**Aim of the exercise:** Write out the entries below again, swapping every "Contact Us" for "Get in Touch" and leaving everything else the same.

(Text pulled from each page)
☆ ☆ ☆ ☆ ☆

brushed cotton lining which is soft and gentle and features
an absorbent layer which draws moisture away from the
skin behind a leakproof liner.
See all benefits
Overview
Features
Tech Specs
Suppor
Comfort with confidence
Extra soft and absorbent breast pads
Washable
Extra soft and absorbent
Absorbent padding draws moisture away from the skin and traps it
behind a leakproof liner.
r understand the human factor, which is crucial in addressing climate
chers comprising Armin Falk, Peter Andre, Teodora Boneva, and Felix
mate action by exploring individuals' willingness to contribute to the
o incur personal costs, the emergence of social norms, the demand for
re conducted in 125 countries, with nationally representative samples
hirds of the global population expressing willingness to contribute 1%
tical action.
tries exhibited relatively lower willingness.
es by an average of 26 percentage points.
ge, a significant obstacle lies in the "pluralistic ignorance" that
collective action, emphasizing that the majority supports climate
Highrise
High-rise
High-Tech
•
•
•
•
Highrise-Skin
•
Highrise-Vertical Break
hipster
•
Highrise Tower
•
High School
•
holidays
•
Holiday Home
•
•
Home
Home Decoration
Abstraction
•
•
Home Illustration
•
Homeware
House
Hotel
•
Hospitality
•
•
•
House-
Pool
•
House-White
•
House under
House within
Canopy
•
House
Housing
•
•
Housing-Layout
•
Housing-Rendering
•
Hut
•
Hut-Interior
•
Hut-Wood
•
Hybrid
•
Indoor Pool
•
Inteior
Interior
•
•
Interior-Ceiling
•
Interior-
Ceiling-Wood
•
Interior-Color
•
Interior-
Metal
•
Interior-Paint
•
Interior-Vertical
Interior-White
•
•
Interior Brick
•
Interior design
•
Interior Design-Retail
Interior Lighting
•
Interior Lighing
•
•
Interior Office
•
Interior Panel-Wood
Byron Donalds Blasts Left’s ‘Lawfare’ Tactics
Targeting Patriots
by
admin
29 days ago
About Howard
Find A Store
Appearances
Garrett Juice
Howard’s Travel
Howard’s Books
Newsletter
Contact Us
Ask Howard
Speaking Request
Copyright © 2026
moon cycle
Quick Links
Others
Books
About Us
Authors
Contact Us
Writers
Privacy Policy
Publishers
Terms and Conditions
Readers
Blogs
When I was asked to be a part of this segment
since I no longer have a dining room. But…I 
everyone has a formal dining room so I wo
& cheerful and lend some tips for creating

☆ ☆ ☆ ☆ ☆

**Your response:**
brushed cotton lining which is soft and gentle and features
an absorbent layer which draws moisture away from the
skin behind a leakproof liner.
See all benefits
Overview
Features
Tech Specs
Suppor
Comfort with confidence
Extra soft and absorbent breast pads
Washable
Extra soft and absorbent
Absorbent padding draws moisture away from the skin and traps it
behind a leakproof liner.
r understand the human factor, which is crucial in addressing climate
chers comprising Armin Falk, Peter Andre, Teodora Boneva, and Felix
mate action by exploring individuals' willingness to contribute to the
o incur personal costs, the emergence of social norms, the demand for
re conducted in 125 countries, with nationally representative samples
hirds of the global population expressing willingness to contribute 1%
tical action.
tries exhibited relatively lower willingness.
es by an average of 26 percentage points.
ge, a significant obstacle lies in the "pluralistic ignorance" that
collective action, emphasizing that the majority supports climate
Highrise
High-rise
High-Tech
•
•
•
•
Highrise-Skin
•
Highrise-Vertical Break
hipster
•
Highrise Tower
•
High School
•
holidays
•
Holiday Home
•
•
Home
Home Decoration
Abstraction
•
•
Home Illustration
•
Homeware
House
Hotel
•
Hospitality
•
•
•
House-
Pool
•
House-White
•
House under
House within
Canopy
•
House
Housing
•
•
Housing-Layout
•
Housing-Rendering
•
Hut
•
Hut-Interior
•
Hut-Wood
•
Hybrid
•
Indoor Pool
•
Inteior
Interior
•
•
Interior-Ceiling
•
Interior-
Ceiling-Wood
•
Interior-Color
•
Interior-
Metal
•
Interior-Paint
•
Interior-Vertical
Interior-White
•
•
Interior Brick
•
Interior design
•
Interior Design-Retail
Interior Lighting
•
Interior Lighing
•
•
Interior Office
•
Interior Panel-Wood
Byron Donalds Blasts Left’s ‘Lawfare’ Tactics
Targeting Patriots
by
admin
29 days ago
About Howard
Find A Store
Appearances
Garrett Juice
Howard’s Travel
Howard’s Books
Newsletter
Get in Touch
Ask Howard
Speaking Request
Copyright © 2026
moon cycle
Quick Links
Others
Books
About Us
Authors
Get in Touch
Writers
Privacy Policy
Publishers
Terms and Conditions
Readers
Blogs
When I was asked to be a part of this segment
since I no longer have a dining room. But…I 
everyone has a formal dining room so I wo
& cheerful and lend some tips for creating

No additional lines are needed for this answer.